Today, Osama sits in his cave eating top ramen with Mullah Omar, Saddam sits in a Cell in a Bagdhad prison awaiting his inevitable doom and they wonder where the dream of the new caliphate fell apart. They sit and take council with the ghosts of all tyrants and dicatators;in their dark corner sits the slowly fading shadow of the boogeyman that haunts the dark recesses in the souls of all mankind. The shadows that are now fading because of the bright antiseptic light of freedom that is flooding into Osamas cave and Saddams cell is not coming from North America and Europe, but from the middle east. More importantly, it is now beginning to get twilight in the chambers of goverments in Saudi Arabia, Syria and possibly even North Korea.

ed: Perhaps there is a "new boogeyman", free men and women, perhaps that is the scariest thing ever created. I guess so, if youre a murderous dicator or a theocratic thug...

Somehwere in Iraq is a woman and her daughter walking down the street to the market, both with blue fingers in brave defiance of all the threats of death and terror promised them. Iraqis are no longer slaves to their masters and will never be again. Arabs are free, by choice, and the world will be a better place for it.

Someday, 40 years from now, perhaps an Iraqi woman will be president of Iraq. Can anyone argue that the Arab world might also undergo the same kind of deep change? Why not,it's happened before. If Germany can go from a once strong militarist state that threatended the peace of the world, not once but twice, to one that is now totally pacifist,then anything is possible.

Once upon a time, farmers in Concord Massachusets took on the largest and strongest power in the world in defiance of everything that made sense to the people of the world at that time. That shot from that unknown farmer started a chain of events that has led to the liberation of millions of people around the world.

It was a simple idea really "no man is my master!", and it sure as hell has caught on, hasnt it!

Today, the slavemasters of the world lost. Today, those who look at the people in their country as their private property were told in no uncertain terms that given the chance to be free, all people will choose to be free. People will brave bullets to be free, people will lay down their lives for others to have just the chance be free.

Today, in the battlefield graveyards in Gettysburg Pennsylvania, Omaha Beach in France, Stavelot Belgium and in the Punchbowl in Hawaii, the souls of the men who died for freedom in their generation sigh in relief that the sacifices of their lives did not go wasted.

Today, at a streetside cafe in Berlin, a grandfather and son look across the street and think about the wall that once divided a nation and the hearts of all Germans. The grandfather looks up to see an aircraft and thinks back to the day long ago not so far from the cafe where as a child he caught a handkerchief parachute that held a bit of candy, dropped from a man he never knew and would never meet. He smiles to his son, in recognition of the small gift that once fell from the sky and the great gift that now sits before him, all encompassed in the light of a freedom his own father could never have thought possible. Their waiter is an Iraqi immigrant,as he picks up the tray, the grandfather looks at the waiters hand and sees that he has a blue finger. The waiter and the grandfather make eye contact, and in their heart, they know. yesterday they were two men on differnt journeys in their lives, but today, they are brothers.
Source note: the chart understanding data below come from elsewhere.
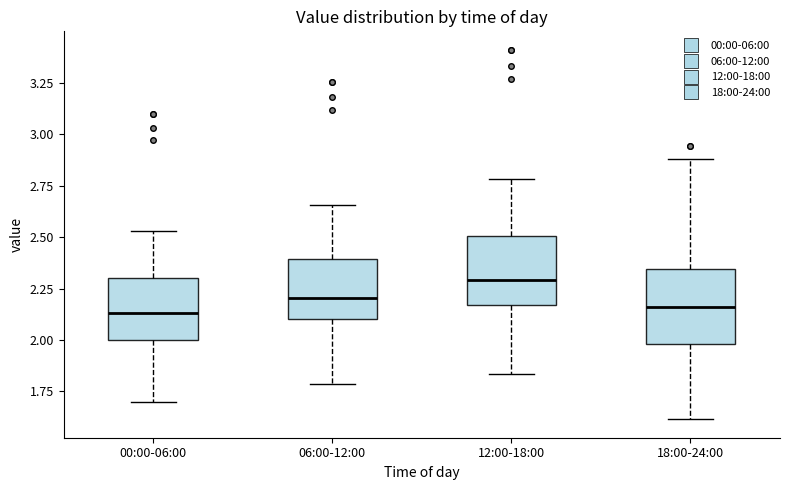

Reading left to right, read every box against the y-axis: the position of its median line, the range the box covers, and the ends of its whiskers. The values are not printed on the chart, so give them approximately, as read against the axis.

00:00-06:00: median 2.15, box 2.00 to 2.30, whiskers 1.70 to 2.55
06:00-12:00: median 2.20, box 2.10 to 2.40, whiskers 1.80 to 2.65
12:00-18:00: median 2.30, box 2.15 to 2.50, whiskers 1.85 to 2.80
18:00-24:00: median 2.15, box 2.00 to 2.35, whiskers 1.60 to 2.90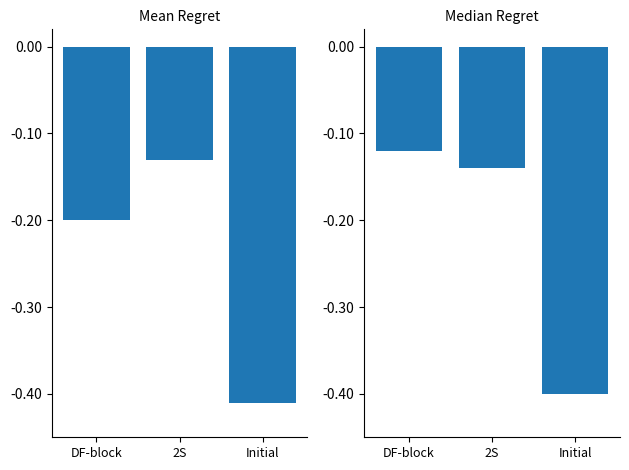

Rank the categories by Mean Regret value from highest to lowest.

2S, DF-block, Initial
Iraq is one of the birthplaces of civilization. In some ways I think that human civiliation has come home to its roots. I'm greatful that I lived to see the wall in Berlin come down. Im greatful I saw my friend Masooma vote in Afghanistan, and Im greatful for the courage of the Iraqi people in their struggle against tryanny.

This is a great time to be alive. My children may see the day when all men, everywhere are free. My grandfather could not see it, not my father, perhaps not even me, but my kids just might live in an age that could never have been conceived of when that farmer in Concord lined up his sights on that unknown redcoat 200 years ago.